Each model has a maximum sequence length under model.max_seq_length, which is the maximal number of tokens that can be processed. Longer texts will be truncated to the first model.max_seq_length tokens::

from sentence_transformers import SentenceTransformer

model = SentenceTransformer("sentence-transformers/all-MiniLM-L6-v2")
print("Max Sequence Length:", model.max_seq_length)
# => Max Sequence Length: 256

# Change the length to 200
model.max_seq_length = 200

print("Max Sequence Length:", model.max_seq_length)
# => Max Sequence Length: 200

.. note::

You cannot increase the length higher than what is maximally supported by the respective transformer model. Also note that if a model was trained on short texts, the representations for long texts might not be that good.

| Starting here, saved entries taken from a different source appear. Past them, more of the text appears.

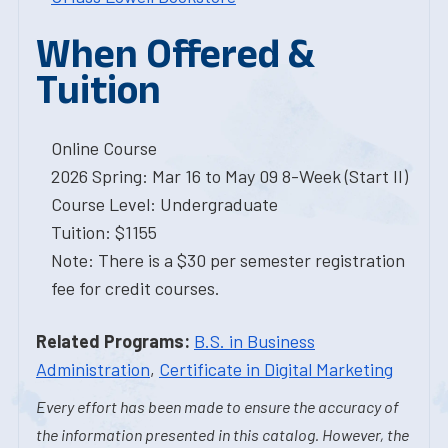
When Offered &
Tuition
Online Course
2026 Spring: Mar 16 to May 09 8-Week (Start II)
Course Level: Undergraduate
Tuition: $1155
Note: There is a $30 per semester registration
fee for credit courses.
Related Programs:
B.S. in Business
Administration
,
Certificate in Digital Marketing
Every effort has been made to ensure the accuracy of
the information presented in this catalog. However, the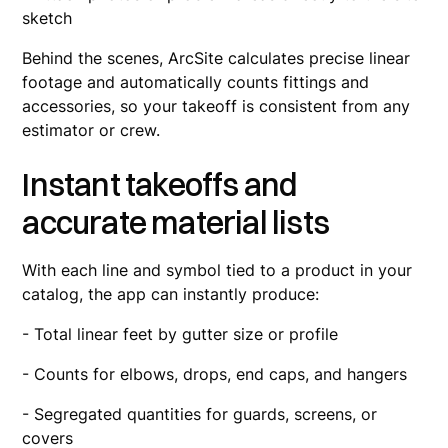
sketch
Behind the scenes, ArcSite calculates precise linear
footage and automatically counts fittings and
accessories, so your takeoff is consistent from any
estimator or crew.
Instant takeoffs and
accurate material lists
With each line and symbol tied to a product in your
catalog, the app can instantly produce:
- Total linear feet by gutter size or profile
- Counts for elbows, drops, end caps, and hangers
- Segregated quantities for guards, screens, or
covers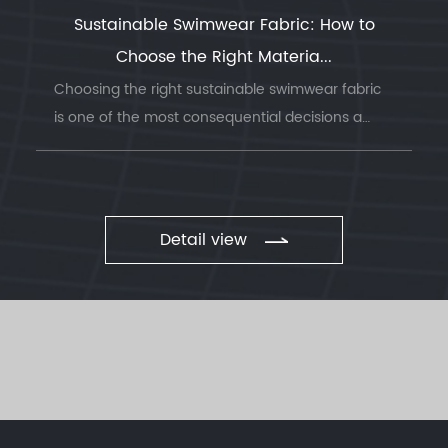
Sustainable Swimwear Fabric: How to
Choose the Right Materia...
Choosing the right sustainable swimwear fabric
is one of the most consequential decisions a
swimwea...
Detail view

Multi-Process / Multi-GPU Encoding

You can encode input texts with more than one GPU (or with multiple processes on a CPU machine). It tends to help significantly with large datasets, but the overhead of starting multiple processes can be significant for smaller datasets. For an example, see: computing_embeddings_multi_gpu.py <https://github.com/huggingface/sentence-transformers/blob/main/examples/sentence_transformer/applications/computing-embeddings/computing_embeddings_multi_gpu.py>_.

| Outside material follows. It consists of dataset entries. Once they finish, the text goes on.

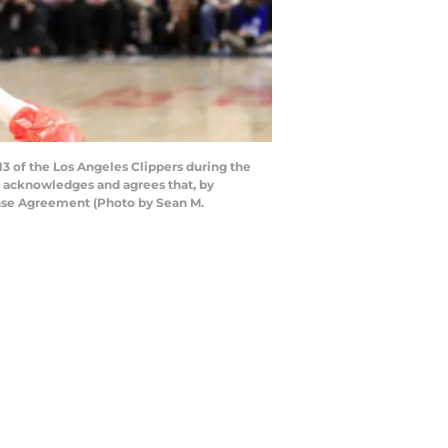
of the Los Angeles Clippers during the
ly acknowledges and agrees that, by
ense Agreement (Photo by Sean M.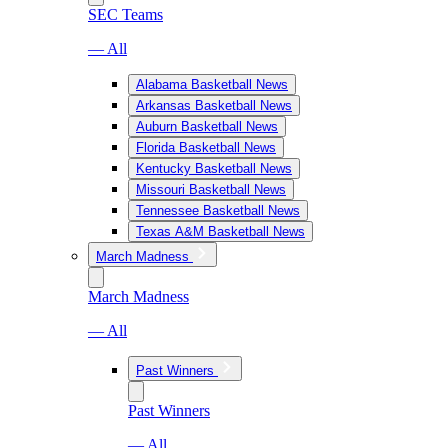
SEC Teams
— All
Alabama Basketball News
Arkansas Basketball News
Auburn Basketball News
Florida Basketball News
Kentucky Basketball News
Missouri Basketball News
Tennessee Basketball News
Texas A&M Basketball News
March Madness
March Madness
— All
Past Winners
Past Winners
— All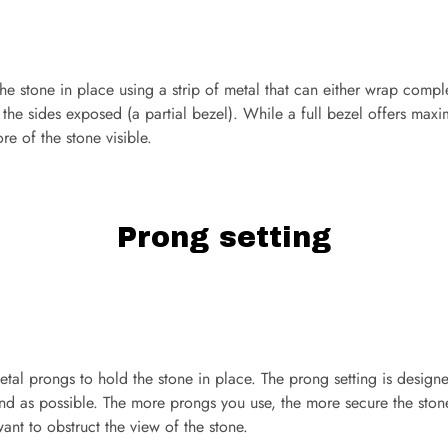
the stone in place using a strip of metal that can either wrap compl
e the sides exposed (a partial bezel). While a full bezel offers maxi
re of the stone visible.
Prong setting
 metal prongs to hold the stone in place. The prong setting is desig
mond as possible. The more prongs you use, the more secure the stone
ant to obstruct the view of the stone.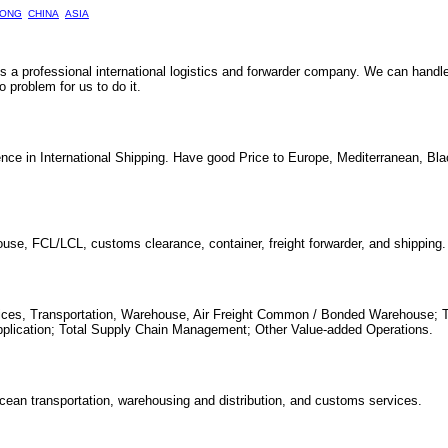
ONG
CHINA
ASIA
 is a professional international logistics and forwarder company. We can handl
problem for us to do it.
nce in International Shipping. Have good Price to Europe, Mediterranean, Bl
house, FCL/LCL, customs clearance, container, freight forwarder, and shipping.
ervices, Transportation, Warehouse, Air Freight Common / Bonded Warehouse; 
pplication; Total Supply Chain Management; Other Value-added Operations.
 ocean transportation, warehousing and distribution, and customs services.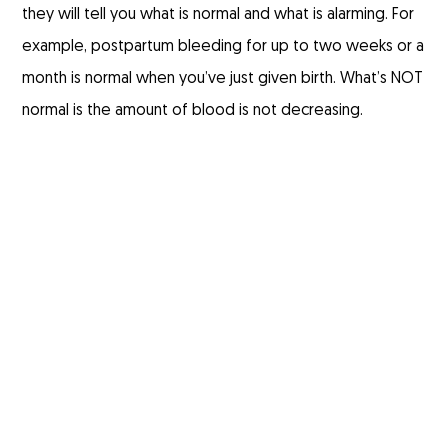
they will tell you what is normal and what is alarming. For
example, postpartum bleeding for up to two weeks or a
month is normal when you’ve just given birth. What’s NOT
normal is the amount of blood is not decreasing.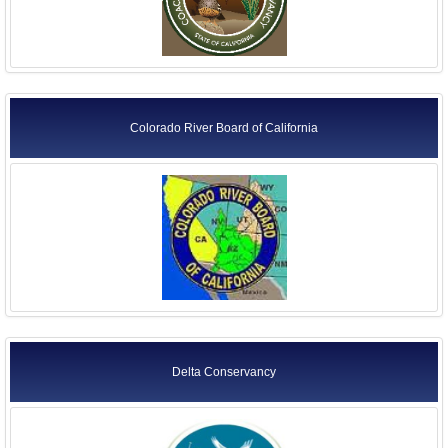
Colorado River Board of California
Delta Conservancy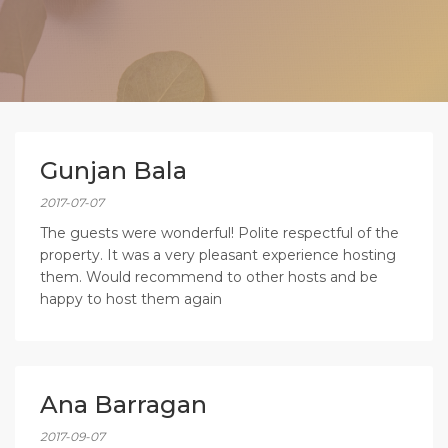
Gunjan Bala
2017-07-07
The guests were wonderful! Polite respectful of the
property. It was a very pleasant experience hosting
them. Would recommend to other hosts and be
happy to host them again
Ana Barragan
2017-09-07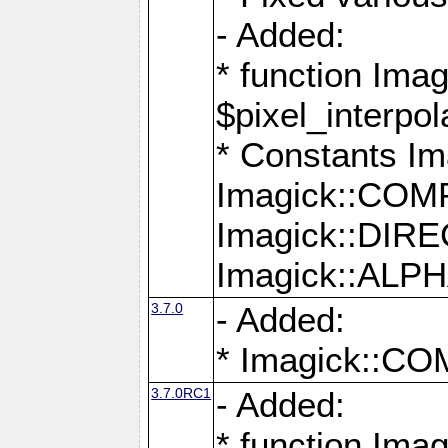
- Added:
* function Imag
$pixel_interpol
* Constants 
Imagick::CO
Imagick::DI
Imagick::AL
3.7.0
- Added:
* Imagick::
3.7.0RC1
- Added:
* function Imag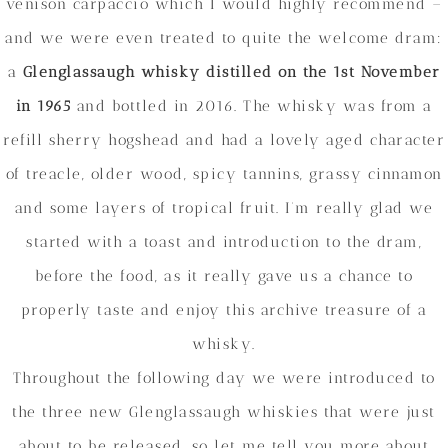
venison carpaccio which I would highly recommend –
and we were even treated to quite the welcome dram:
a
Glenglassaugh whisky distilled on the 1st November
in 1965
and bottled in 2016. The whisky was from a
refill sherry hogshead and had a lovely aged character
of treacle, older wood, spicy tannins, grassy cinnamon
and some layers of tropical fruit. I’m really glad we
started with a toast and introduction to the dram,
before the food, as it really gave us a chance to
properly taste and enjoy this archive treasure of a
whisky.
Throughout the following day we were introduced to
the three new Glenglassaugh whiskies that were just
about to be released, so let me tell you more about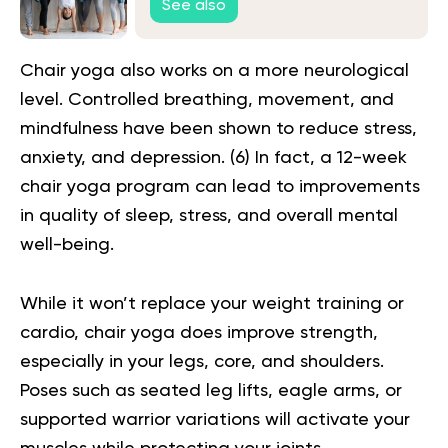
See also
Chair yoga also works on a more neurological
level. Controlled breathing, movement, and
mindfulness have been shown to reduce stress,
anxiety, and depression. (
6
) In fact, a 12-week
chair yoga program can lead to improvements
in quality of sleep, stress, and overall mental
well-being.
While it won’t replace your weight training or
cardio, chair yoga does improve strength,
especially in your legs, core, and shoulders.
Poses such as seated leg lifts, eagle arms, or
supported warrior variations will activate your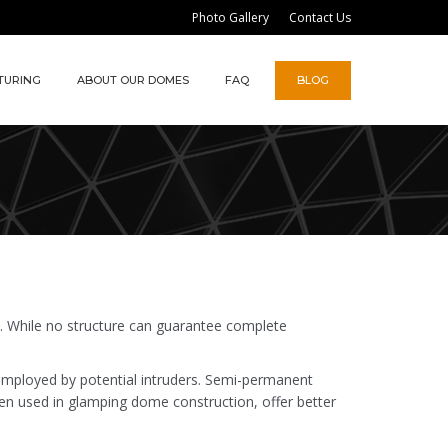
Photo Gallery
Contact Us
TURING
ABOUT OUR DOMES
FAQ
BLOG
y. While no structure can guarantee complete
 employed by potential intruders. Semi-permanent
ten used in glamping dome construction, offer better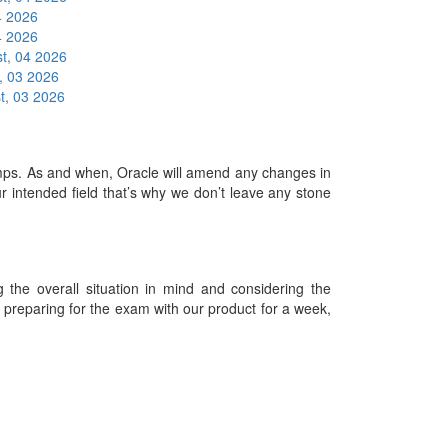
4 2026
4 2026
t, 04 2026
, 03 2026
t, 03 2026
s. As and when, Oracle will amend any changes in
 intended field that’s why we don’t leave any stone
he overall situation in mind and considering the
es preparing for the exam with our product for a week,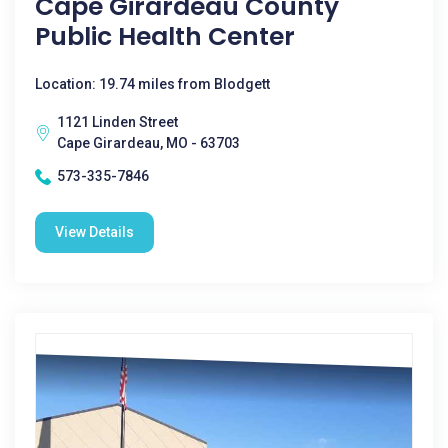
Cape Girardeau County
Public Health Center
Location: 19.74 miles from Blodgett
1121 Linden Street
Cape Girardeau, MO - 63703
573-335-7846
View Details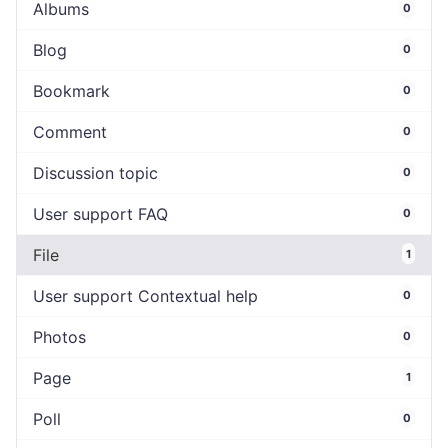
Albums
0
Blog
0
Bookmark
0
Comment
0
Discussion topic
0
User support FAQ
0
File
1
User support Contextual help
0
Photos
0
Page
1
Poll
0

You can use :meth:SentenceTransformer.encode() <sentence_transformers.sentence_transformer.model.SentenceTransformer.encode> (or :meth:SentenceTransformer.encode_query() <sentence_transformers.sentence_transformer.model.SentenceTransformer.encode_query> or :meth:SentenceTransformer.encode_document() <sentence_transformers.sentence_transformer.model.SentenceTransformer.encode_document>) with either:

The device parameter, which can be set to e.g. "cuda:0" or "cpu" for single-process computations, but also a list of devices for multi-process or multi-gpu computations, e.g. ["cuda:0", "cuda:1"] or ["cpu", "cpu", "cpu", "cpu"]::

  from sentence_transformers import SentenceTransformer

  def main():
      model = SentenceTransformer("sentence-transformers/all-MiniLM-L6-v2")
      # Encode with multiple GPUs
      embeddings = model.encode(
          inputs,
          device=["cuda:0", "cuda:1"]  # or ["cpu", "cpu", "cpu", "cpu"]
      )

  if __name__ == "__main__":
      main()

The pool parameter can be provided, after calling :meth:SentenceTransformer.start_multi_process_pool() <sentence_transformers.sentence_transformer.model.SentenceTransformer.start_multi_process_pool> with a list of devices, e.g. ["cuda:0", "cuda:1"] or ["cpu", "cpu", "cpu", "cpu"]. The benefit of this is that the pool can be reused for multiple calls to :meth:SentenceTransformer.encode() <sentence_transformers.sentence_transformer.model.SentenceTransformer.encode>, which is considerably more efficient than starting a new pool for each call::
```
  from sentence_transformers import SentenceTransformer

  def main():
      model = SentenceTransformer("sentence-transformers/all-MiniLM-L6-v2")
      # Start a multi-process pool with multiple GPUs
      pool = model.start_multi_process_pool(target_devices=["cuda:0", "cuda:1"])
      # Encode with multiple GPUs
      embeddings = model.encode(inputs, pool=pool)
      # Don't forget to stop the pool after usage
      model.stop_multi_process_pool(pool)
  
  if __name__ == "__main__":
      main()
```

Additionally, you can use the chunk_size parameter to control the size of the chunks sent to each process. This differs from the batch_size parameter. For example, with a chunk_size=1000 and a batch_size=32, the input texts will be split into chunks of 1000 texts, and each chunk will be sent to a process and embedded in batches of 32 texts at a time. This can help with memory management and performance, especially for large datasets.